Brescia: Verreth non ci sarà con la Reggiana, Maran cerca soluzioni

Muscoli o fosforo? Ordine tattico o imprevedibilità? Questo è il dubbio, semmai l’abbia, di Rolando Maran per disegnare il cuore dell’undici che affronterà a Pasquetta la Reggiana. E stiamo parlando del centrocampo. Reparto che nella «partita bivio» (e stavolta, non è un termine abusato…) con gli emiliani sarà ancora orfano di Matthias Verreth.
Scelte tattiche
Il play belga non sta recuperando dal problema muscolare che già l’aveva messo ko prima della trasferta a Cosenza e non sarà lunedì a disposizione di Maran, costretto a rinunciare di nuovo al suo uomo in cabina di regia. Il tecnico delle rondinelle, da sempre corto (come in difesa) in quel reparto (soprattutto dopo l’addio a gennaio di Paghera, di fatto l’alter ego in quel ruolo), sta meditando su quale sia la soluzione migliore per affrontare una sfida che ha un’unica strada percorribile, quella che porta ai tre punti assenti al Rigamonti ormai da 6 mesi e mezzo. Chiaro, una decisione che passa dalla scelta del modulo iniziale.
Nel caso in cui venga confermato il 3-5-2 visto in Calabria, sarà con tutta probabilità Bisoli a ricoprire il ruolo di play centrale, come lo stesso capitano ha fatto contro i rossoblù di Alvini. Questa è una soluzione già intrapresa altre volte, ma che di fatto toglie Dimitri dalla sua posizione naturale di mezz’ala, limitandone gli inserimenti in area di cui sovente la squadra ha beneficiato. Ma è una posizione che, mancando là dietro lo squalificato Cistana, aumenterebbe la copertura centrale.
Però, come detto – ed è assolutamente superfluo rimarcarlo – quella con la Reggiana (tra l’altro gli emiliani sono in piena emergenza con tre squalificati e alcuni acciaccati) è una partita da vincere ad ogni costo ed è indispensabile giocarla con coraggio ed essendo propositivi.
Alternative
Allora, ecco salire anche le quotazioni di Galazzi e Bjarnason (anche Olzer è ormai in gruppo), seppur questo dipenda anche da che posizione Maran abbia intenzione di fare ricoprire a Nuamah, con i cosentini visto come seconda punta in appoggio a Borrelli.

Un Borrelli che invece, a differenza di Verreth, è recuperabile: Gennaro è tornato a correre sul campo e la contusione al ginocchio patita al San Vito-Marulla (uno stadio che non gli porta un granché bene visto che la volta precedente era uscito dal campo con la frattura del malleolo, poi operato) si sta riassorbendo, complice i giorni in più a disposizione che, giocando di lunedì, l’attaccante ha a disposizione per bypassare il problema.

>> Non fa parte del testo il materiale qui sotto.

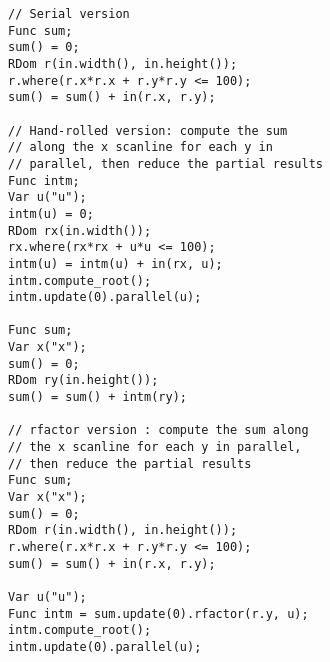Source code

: \begin{lstlisting}[caption={Summation over a circular reduction domain with radius of 10: serial vs. parallel hand-rolled vs. parallel rfactor}, label={lst:circular_sum}]
// Serial version
Func sum;
sum() = 0;
RDom r(in.width(), in.height());
r.where(r.x*r.x + r.y*r.y <= 100);
sum() = sum() + in(r.x, r.y);

// Hand-rolled version: compute the sum 
// along the x scanline for each y in 
// parallel, then reduce the partial results
Func intm;
Var u("u");
intm(u) = 0;
RDom rx(in.width());
rx.where(rx*rx + u*u <= 100);
intm(u) = intm(u) + in(rx, u);
intm.compute_root();
intm.update(0).parallel(u);

Func sum;
Var x("x");
sum() = 0;
RDom ry(in.height());
sum() = sum() + intm(ry);

// rfactor version : compute the sum along
// the x scanline for each y in parallel, 
// then reduce the partial results
Func sum;
Var x("x");
sum() = 0;
RDom r(in.width(), in.height());
r.where(r.x*r.x + r.y*r.y <= 100);
sum() = sum() + in(r.x, r.y);

Var u("u");
Func intm = sum.update(0).rfactor(r.y, u);
intm.compute_root();
intm.update(0).parallel(u);
\end{lstlisting}
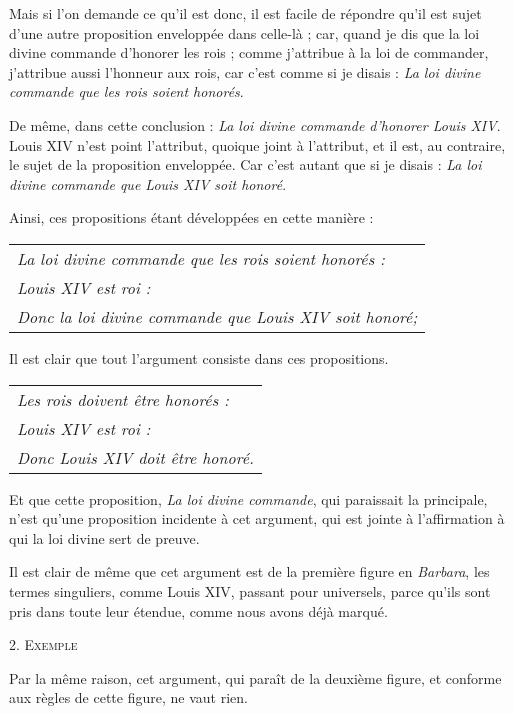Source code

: Mais si l'on demande ce qu'il est donc, il est facile de répondre qu'il est sujet d'une autre proposition enveloppée dans celle-là ; car, quand je dis que la loi divine commande d'honorer les rois ; comme j'attribue à la loi de commander, j'attribue aussi l'honneur aux rois, car c'est comme si je disais : \emph{La loi divine commande que les rois soient honorés}.

De même, dans cette conclusion : \emph{La loi divine commande d'honorer Louis XIV}. Louis XIV n'est point l'attribut, quoique joint à l'attribut, et il est, au contraire, le sujet de la proposition enveloppée. Car c'est autant que si je disais : \emph{La loi divine commande que Louis XIV soit honoré}.

Ainsi, ces propositions étant développées en cette manière :

	\begin{tabularx}{\textwidth}{X}
		\emph{La loi divine commande que les rois soient honorés :}  \\
		\emph{Louis XIV est roi :}  \\
		\emph{Donc la loi divine commande que Louis XIV soit honoré;} \\
	\end{tabularx}

Il est clair que tout l'argument consiste dans ces propositions.

	\begin{tabularx}{\textwidth}{X}
		\emph{Les rois doivent être honorés :} \\
		\emph{Louis XIV est roi :} \\
		\emph{Donc Louis XIV doit être honoré.} \\
	\end{tabularx}

Et que cette proposition, \emph{La loi divine commande}, qui paraissait la principale, n'est qu'une proposition incidente à cet argument, qui est jointe à l'affirmation à qui la loi divine sert de preuve.

Il est clair de même que cet argument est de la première figure en \emph{Barbara}, les termes singuliers, comme Louis XIV, passant pour universels, parce qu'ils sont pris dans toute leur étendue, comme nous avons déjà marqué.

\begin{center}{\scshape 2. Exemple}\end{center}

Par la même raison, cet argument, qui paraît de la deuxième figure, et conforme aux règles de cette figure, ne vaut rien.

E questa, vista la vena ritrovata sottoporta (un gol con Spezia e Mantova, un autogol «provocato» con il Cosenza), è un’ottima notizia per i biancazzurri.
Traguardo
Tornando a Bisoli, quella con la Reggiana rappresenterà per il capitano il terzo grande traguardo personale stagionale: dopo aver affiancato nelle scorse settimane Marco Zambelli a quota 299 e toccato quota 300 tonda, lo attende la presenza numero 309 con la maglia del Brescia che gli permetterà di scavalcare Antonio Filippini (308) al quarto posto assoluto della classifica all time della Leonessa. Un traguardo da festeggiare con la squadra. Insieme a tre punti da conquistare con muscoli o fosforo.